### Work order
Find every line in the entries below that contains the word "popularnych", and copy each of those lines. Matching is case-sensitive.
= = =
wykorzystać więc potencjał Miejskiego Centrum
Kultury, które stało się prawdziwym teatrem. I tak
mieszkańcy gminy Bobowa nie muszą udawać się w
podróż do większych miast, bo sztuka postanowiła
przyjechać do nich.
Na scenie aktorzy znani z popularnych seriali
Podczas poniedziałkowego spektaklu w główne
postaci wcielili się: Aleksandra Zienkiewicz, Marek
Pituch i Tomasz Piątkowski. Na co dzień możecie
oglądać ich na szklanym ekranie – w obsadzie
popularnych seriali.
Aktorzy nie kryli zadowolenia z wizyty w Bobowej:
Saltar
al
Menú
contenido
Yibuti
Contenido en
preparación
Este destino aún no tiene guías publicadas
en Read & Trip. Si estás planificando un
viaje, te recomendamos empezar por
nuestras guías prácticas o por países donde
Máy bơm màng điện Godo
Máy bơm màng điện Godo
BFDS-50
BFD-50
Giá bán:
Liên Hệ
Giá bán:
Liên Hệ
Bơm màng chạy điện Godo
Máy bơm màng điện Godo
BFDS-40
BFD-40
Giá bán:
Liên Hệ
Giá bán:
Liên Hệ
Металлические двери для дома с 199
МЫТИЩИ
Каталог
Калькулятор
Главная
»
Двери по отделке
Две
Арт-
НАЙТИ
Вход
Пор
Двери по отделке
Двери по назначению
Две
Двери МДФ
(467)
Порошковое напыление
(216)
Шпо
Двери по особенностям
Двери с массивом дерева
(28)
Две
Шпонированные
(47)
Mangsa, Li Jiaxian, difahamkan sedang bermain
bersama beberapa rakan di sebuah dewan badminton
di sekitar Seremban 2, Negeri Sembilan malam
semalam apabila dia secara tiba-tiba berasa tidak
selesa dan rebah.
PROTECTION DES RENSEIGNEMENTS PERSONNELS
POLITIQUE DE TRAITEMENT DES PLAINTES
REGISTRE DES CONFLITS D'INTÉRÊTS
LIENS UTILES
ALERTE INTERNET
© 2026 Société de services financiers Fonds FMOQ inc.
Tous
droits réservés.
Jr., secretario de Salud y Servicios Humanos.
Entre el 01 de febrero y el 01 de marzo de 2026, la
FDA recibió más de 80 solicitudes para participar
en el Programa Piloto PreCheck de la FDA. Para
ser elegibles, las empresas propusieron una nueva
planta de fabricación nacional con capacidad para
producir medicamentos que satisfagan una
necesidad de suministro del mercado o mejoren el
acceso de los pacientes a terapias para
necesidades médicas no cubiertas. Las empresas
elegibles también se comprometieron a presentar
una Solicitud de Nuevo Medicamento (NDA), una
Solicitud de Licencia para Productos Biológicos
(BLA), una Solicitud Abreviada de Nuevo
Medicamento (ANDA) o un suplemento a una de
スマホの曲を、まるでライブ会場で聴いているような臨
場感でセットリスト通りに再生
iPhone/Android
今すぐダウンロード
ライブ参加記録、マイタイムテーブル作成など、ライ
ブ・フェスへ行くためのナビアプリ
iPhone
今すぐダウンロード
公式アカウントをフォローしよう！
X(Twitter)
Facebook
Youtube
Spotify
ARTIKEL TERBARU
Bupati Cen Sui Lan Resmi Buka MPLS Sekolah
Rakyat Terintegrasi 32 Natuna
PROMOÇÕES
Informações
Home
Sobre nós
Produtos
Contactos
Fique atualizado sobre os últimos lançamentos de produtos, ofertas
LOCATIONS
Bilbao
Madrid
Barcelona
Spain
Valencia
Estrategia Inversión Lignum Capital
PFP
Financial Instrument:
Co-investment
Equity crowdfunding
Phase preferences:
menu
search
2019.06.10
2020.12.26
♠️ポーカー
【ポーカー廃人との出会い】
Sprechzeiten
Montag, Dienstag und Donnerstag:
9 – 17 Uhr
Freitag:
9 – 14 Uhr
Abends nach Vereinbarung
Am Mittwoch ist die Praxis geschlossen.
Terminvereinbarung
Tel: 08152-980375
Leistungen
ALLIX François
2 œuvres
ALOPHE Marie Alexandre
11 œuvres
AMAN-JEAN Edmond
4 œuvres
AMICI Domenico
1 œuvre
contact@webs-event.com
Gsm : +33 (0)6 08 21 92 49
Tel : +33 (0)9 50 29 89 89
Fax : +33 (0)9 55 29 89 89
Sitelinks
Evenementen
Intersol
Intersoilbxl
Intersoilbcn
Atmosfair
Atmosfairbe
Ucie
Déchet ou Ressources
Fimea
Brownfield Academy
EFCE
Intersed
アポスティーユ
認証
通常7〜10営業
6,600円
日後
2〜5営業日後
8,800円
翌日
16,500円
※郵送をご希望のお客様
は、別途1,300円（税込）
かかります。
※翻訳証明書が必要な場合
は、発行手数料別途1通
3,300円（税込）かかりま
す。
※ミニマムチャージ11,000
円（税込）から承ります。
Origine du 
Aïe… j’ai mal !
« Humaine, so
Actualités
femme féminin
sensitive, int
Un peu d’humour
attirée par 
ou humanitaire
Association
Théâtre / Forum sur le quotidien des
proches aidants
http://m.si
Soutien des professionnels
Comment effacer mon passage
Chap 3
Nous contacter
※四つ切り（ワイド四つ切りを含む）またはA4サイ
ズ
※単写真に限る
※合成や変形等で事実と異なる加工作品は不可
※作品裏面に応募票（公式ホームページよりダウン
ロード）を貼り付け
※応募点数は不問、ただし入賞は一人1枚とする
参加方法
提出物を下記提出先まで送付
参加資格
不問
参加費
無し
= = =
### Answer space
Na scenie aktorzy znani z popularnych seriali
popularnych seriali.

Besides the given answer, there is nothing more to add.